### EXTRACTED TEXT
════════

Volume 48 | Number 6 | November–December 2020

Inglés Español

Jesus, “The Messiah” (2020 Reprint)


By Dr. H. T. Spence

Know therefore and understand, that from the going forth of the commandment to restore and to build Jerusalem unto the Messiah the Prince shall be seven weeks, and threescore and two weeks ... (Dan. 9:25)
We have found the Messias, which is, being interpreted, the Christ (John 1:41).

One of the great and precious truths that steps forward at this season of the year is the story of the coming of Messiah. The title Messiah is a most profound title that portrays Jesus, the Son of God. Its origin and conceptual mutation in the Old Testament is truly a powerful revelation of the divine appointment of our Lord by His Father.

The Etymology of Messiah

The etymology of the term Messiah is to be found in the Hebrew language. The Old Testament presents the term as Mashiah; it is transliterated in the Greek as Messias from which our English word is derived. Of course, the Greek word for Messiah is Christos.

In the Old Testament the term Messiah was used for kings and priests, those who were consecrated to their offices by the ceremony of anointing with oil. It applies only to a priest in an adjective form, such as “the anointed priest.” In its substantive use it was restricted to a king. Saul was called “the Lord’s Anointed.” We also see it used to identify David (2 Sam. 19:2) and Zedekiah (Lam. 4:20). As we peruse the music room of the Bible, the Book of Psalms, the king is designated as “mine,” or “thine,” or “his” anointed. In Isaiah 45:1, Cyrus is declared in prophecy as the anointed of God. In Psalm 105, even the patriarchs were called “mine anointed ones.”

Surprisingly, the only time in the Old Testament that the term Messiah is used of the coming, future king (Jesus) is in Daniel 9:25; He is here called “Messiah the Prince.” Therefore, it must be realized that the special title Messiah in the Old Testament is never applied to the unique king of the future except in Daniel 9:25. It was the later Jews of the post-Old Testament literary writings who first used the term in a future, kingly context. Today, among the Jews, the Book of Daniel is not part of the prophetic readings in the synagogue partly because centuries ago the rabbis were fearful that the Jews would believe this prophecy (Dan. 9:25) referred to the person Jesus whom they crucified on the cross.

From the perspective of the Old Testament, the Messiah is seen as the instrument by which God’s kingdom is to be established in Israel and in the world. There is this hope running through the Old Testament of a personal deliverer. In the light of this hope, the Jews were a nation that lived in the future. They lived always in the hope of the future; they lived with strong expectations that there were “good times coming.” They looked beyond their sins to when judgment would be gone and the Lord would restore them and their kingdom. From the time of their captivities, they have always been looking ahead to the final era of their history.

Whenever the term Messianic was used over the centuries, it was used in a double sense. First, it was a term designating a larger hope, a hope of a glorious future for the nation of Israel. Second, in a narrower sense, it implied the coming of a personal Messiah, one who would be the prominent personality in the perfected kingdom. In today’s Jewish society, the first view is more accepted over the second. Only a remnant of Jews today interprets the use of Messianic to imply a personality.

════════

### ENTRIES SHOWN

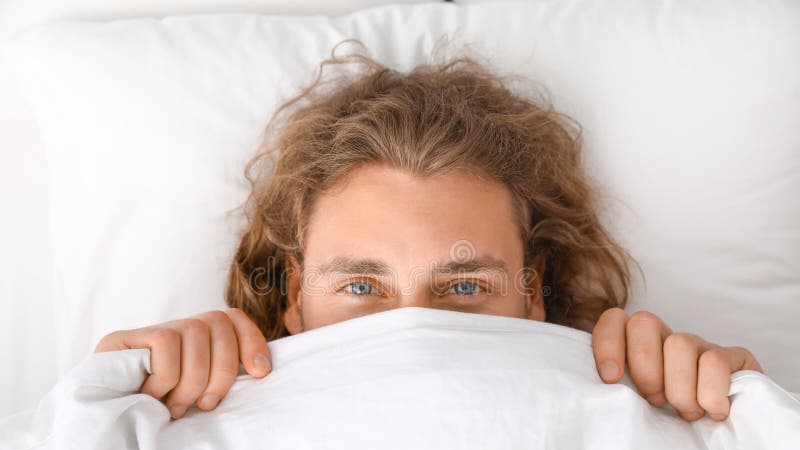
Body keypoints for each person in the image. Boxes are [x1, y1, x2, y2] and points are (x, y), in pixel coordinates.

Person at [94, 40, 763, 422]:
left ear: (532, 297)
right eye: (360, 284)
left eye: (465, 284)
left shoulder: (629, 422)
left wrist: (733, 415)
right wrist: (116, 402)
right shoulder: (185, 428)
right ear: (295, 297)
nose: (411, 330)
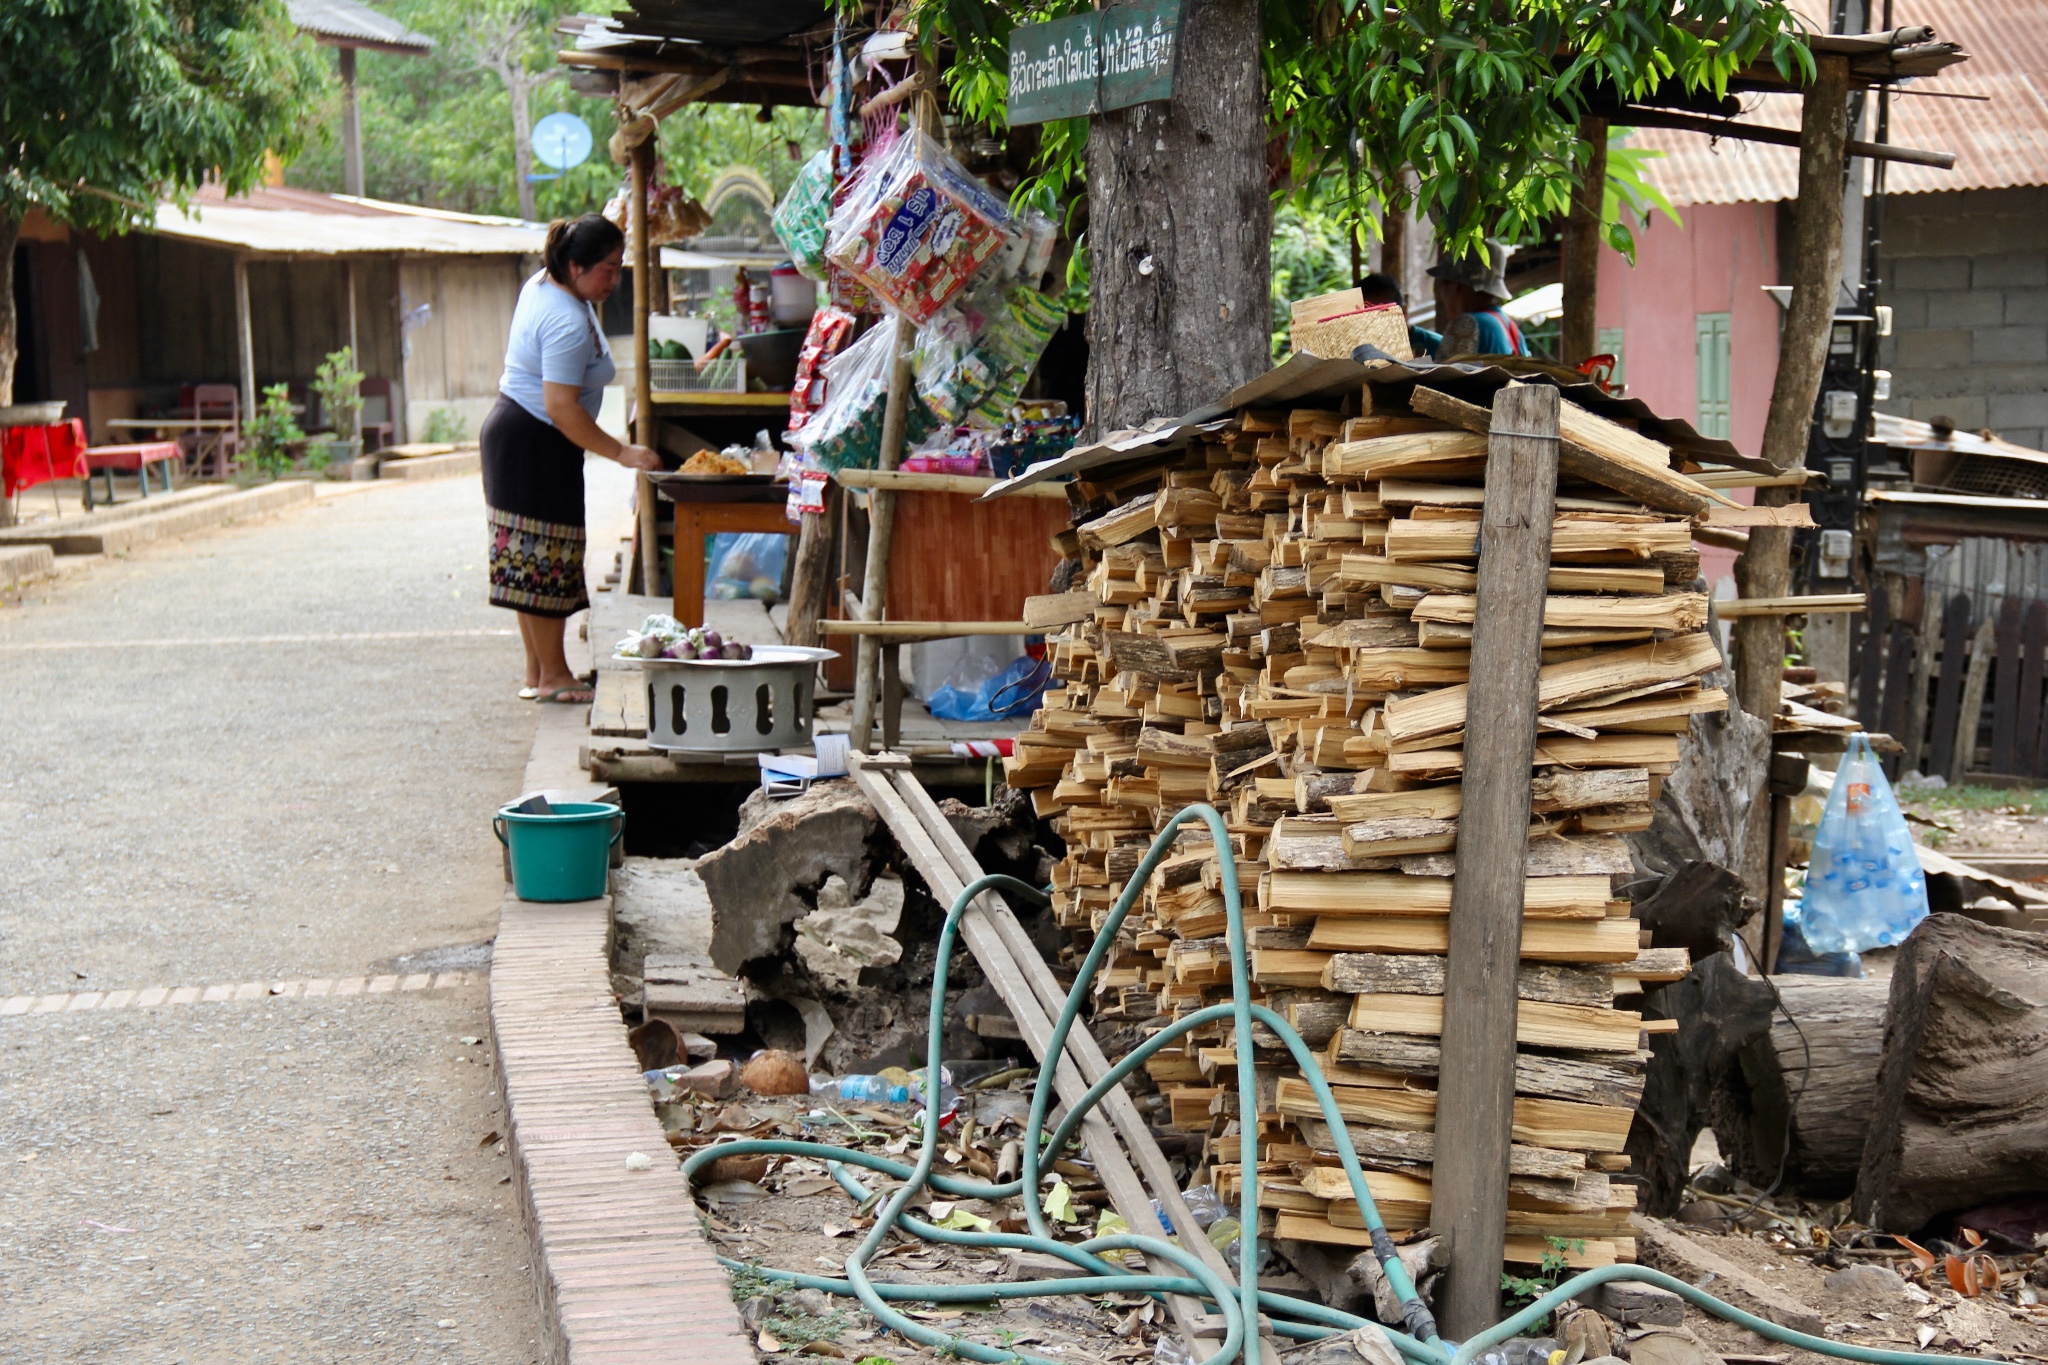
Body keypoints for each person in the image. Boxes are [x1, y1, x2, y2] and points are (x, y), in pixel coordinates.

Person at [483, 214, 663, 704]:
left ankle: (539, 670)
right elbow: (562, 408)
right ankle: (554, 675)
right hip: (535, 440)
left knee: (530, 559)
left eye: (618, 267)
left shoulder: (545, 283)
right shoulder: (565, 318)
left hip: (518, 434)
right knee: (546, 561)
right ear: (575, 265)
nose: (614, 279)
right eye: (607, 269)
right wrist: (622, 452)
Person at [1427, 239, 1530, 359]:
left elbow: (1443, 374)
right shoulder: (1511, 328)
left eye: (1442, 286)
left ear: (1455, 287)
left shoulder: (1467, 323)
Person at [1357, 272, 1442, 359]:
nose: (1375, 324)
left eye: (1383, 315)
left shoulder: (1439, 347)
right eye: (1366, 318)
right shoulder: (1355, 353)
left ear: (1403, 311)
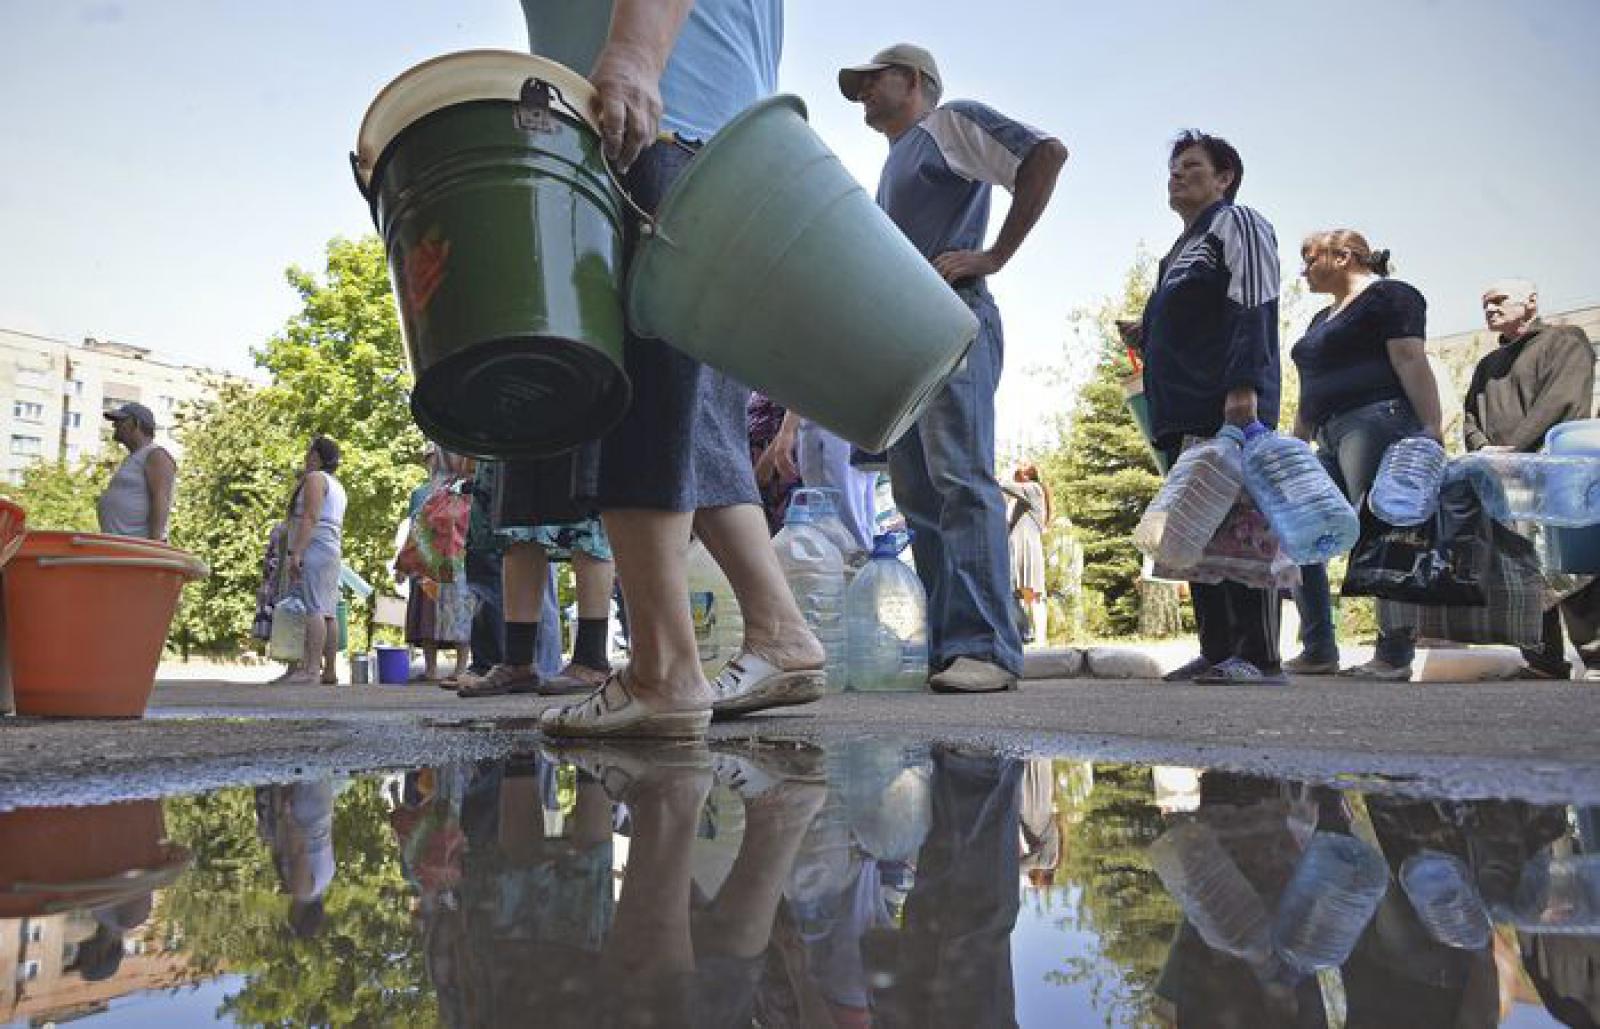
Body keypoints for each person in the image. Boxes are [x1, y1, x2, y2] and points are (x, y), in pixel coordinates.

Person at [537, 0, 827, 739]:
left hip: (655, 122)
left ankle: (663, 667)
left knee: (631, 387)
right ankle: (779, 630)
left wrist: (634, 50)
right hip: (731, 148)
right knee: (696, 419)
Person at [838, 43, 1068, 693]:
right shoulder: (894, 163)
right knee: (915, 492)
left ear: (913, 81)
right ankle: (947, 646)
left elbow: (1044, 155)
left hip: (951, 319)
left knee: (959, 475)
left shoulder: (947, 124)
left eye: (872, 81)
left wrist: (991, 255)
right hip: (906, 339)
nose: (863, 94)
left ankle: (988, 646)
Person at [1136, 130, 1285, 685]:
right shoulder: (1175, 251)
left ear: (1223, 178)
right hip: (1180, 412)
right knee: (1196, 526)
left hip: (1228, 404)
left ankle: (1260, 654)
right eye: (1172, 167)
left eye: (1191, 166)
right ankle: (1218, 648)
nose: (1176, 174)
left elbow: (1252, 298)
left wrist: (1244, 385)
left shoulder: (1236, 221)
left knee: (1243, 525)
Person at [1285, 231, 1444, 681]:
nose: (1303, 269)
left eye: (1309, 258)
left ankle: (1393, 655)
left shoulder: (1390, 296)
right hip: (1327, 431)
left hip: (1375, 420)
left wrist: (1430, 428)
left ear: (1343, 256)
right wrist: (1297, 443)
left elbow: (1411, 359)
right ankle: (1317, 647)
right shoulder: (1320, 319)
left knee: (1381, 530)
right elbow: (1311, 386)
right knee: (1300, 525)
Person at [1464, 278, 1596, 678]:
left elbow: (1561, 401)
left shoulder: (1565, 340)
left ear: (1532, 302)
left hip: (1552, 472)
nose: (1490, 309)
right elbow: (1470, 415)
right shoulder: (1489, 364)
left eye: (1499, 300)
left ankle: (1595, 656)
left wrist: (1515, 449)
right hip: (1503, 479)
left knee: (1570, 564)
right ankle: (1542, 661)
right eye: (1485, 303)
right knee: (1519, 568)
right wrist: (1484, 449)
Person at [456, 455, 618, 698]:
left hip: (580, 420)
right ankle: (517, 662)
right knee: (515, 521)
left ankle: (591, 660)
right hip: (516, 425)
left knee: (587, 516)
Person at [278, 435, 347, 685]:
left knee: (313, 607)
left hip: (315, 545)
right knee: (328, 610)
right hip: (331, 547)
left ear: (317, 456)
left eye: (309, 453)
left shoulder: (315, 479)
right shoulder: (337, 485)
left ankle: (309, 670)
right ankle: (329, 671)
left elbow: (310, 516)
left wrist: (296, 552)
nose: (306, 458)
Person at [402, 446, 474, 683]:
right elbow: (416, 525)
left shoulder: (466, 486)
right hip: (433, 557)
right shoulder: (428, 491)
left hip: (459, 556)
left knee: (461, 608)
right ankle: (432, 668)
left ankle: (461, 668)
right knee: (429, 613)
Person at [765, 410, 879, 552]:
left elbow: (803, 387)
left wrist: (787, 431)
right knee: (862, 526)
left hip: (828, 421)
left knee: (839, 526)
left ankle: (860, 568)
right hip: (858, 420)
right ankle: (870, 568)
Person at [96, 401, 176, 541]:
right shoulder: (133, 458)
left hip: (138, 550)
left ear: (136, 424)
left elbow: (161, 499)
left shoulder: (155, 455)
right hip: (120, 547)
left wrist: (154, 544)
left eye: (120, 420)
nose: (115, 425)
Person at [1001, 465, 1050, 645]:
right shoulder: (1019, 499)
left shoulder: (1034, 489)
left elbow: (1004, 485)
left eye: (1018, 475)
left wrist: (1008, 473)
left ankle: (1040, 640)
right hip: (1016, 551)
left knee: (1033, 595)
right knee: (1016, 596)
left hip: (1027, 550)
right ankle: (1024, 634)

════════

### USING THE INFORMATION
a) In the article on the title Messiah, which verse is the only place in the Old Testament where the term is used of the coming future king?
b) Return the passage of the Messiah article from "The etymology of the" to "Messiah is Christos.".
c) Write the next part of the article on the title Messiah, picking up after its last sentence.

### YOUR WRITTEN ANSWERS
a) Daniel 9:25

b)
The etymology of the term Messiah is to be found in the Hebrew language. The Old Testament presents the term as Mashiah; it is transliterated in the Greek as Messias from which our English word is derived. Of course, the Greek word for Messiah is Christos.

c)
Messiah – A King

We must remember that the chief element of the Old Testament concept of Messiah is that of the King. It was truly believed—and is still believed today—that through the appointment of a king, God would work out His saving purposes for His people. In the Old Testament theocratic government, the Jews viewed that Jehovah ruled through an individual such as Moses, Joshua, the judges, and kings. The Jews have believed in an everlasting covenant of government given to David in this regard:

And as since the time that I commanded judges to be over my people Israel, and have caused thee to rest from all thine enemies. Also the Lord telleth thee that he will make thee an house. And when thy days be fulfilled, and thou shalt sleep with thy fathers, I will set up thy seed after thee, which shall proceed out of thy bowels, and I will establish his kingdom. He shall build an house for my name, and I will stablish the throne of his kingdom for ever. I will be his father, and he shall be my son. If he commit iniquity, I will chasten him with the rod of men, and with the stripes of the children of men: but my mercy shall not depart away from him, as I took it from Saul, whom I put away before thee. And thine house and thy kingdom shall be established for ever before thee: thy throne shall be established for ever. According to all these words, and according to all this vision, so did Nathan speak unto David (2 Sam. 7:11–17).

There is also the promise given to David by God in 2 Samuel 23, where David gives his final words:

Now these be the last words of David. David the son of Jesse said, and the man who was raised up on high, the anointed of the God of Jacob, and the sweet psalmist of Israel, said, the Spirit of the Lord spake to me, and his word was in my tongue. The God of Israel said, the Rock of Israel spake to me, He that ruleth over men must be just, ruling in the fear of God. And he shall be as the light of the morning, when the sun riseth, even a morning without clouds; as the tender grass springing out of the earth by clear shining after rain. Although my house be not so with God; yet he hath made with me an everlasting covenant, ordered in all things, and sure: for this is all my salvation, and all my desire, although he make it not to grow (2 Sam. 23:1–5).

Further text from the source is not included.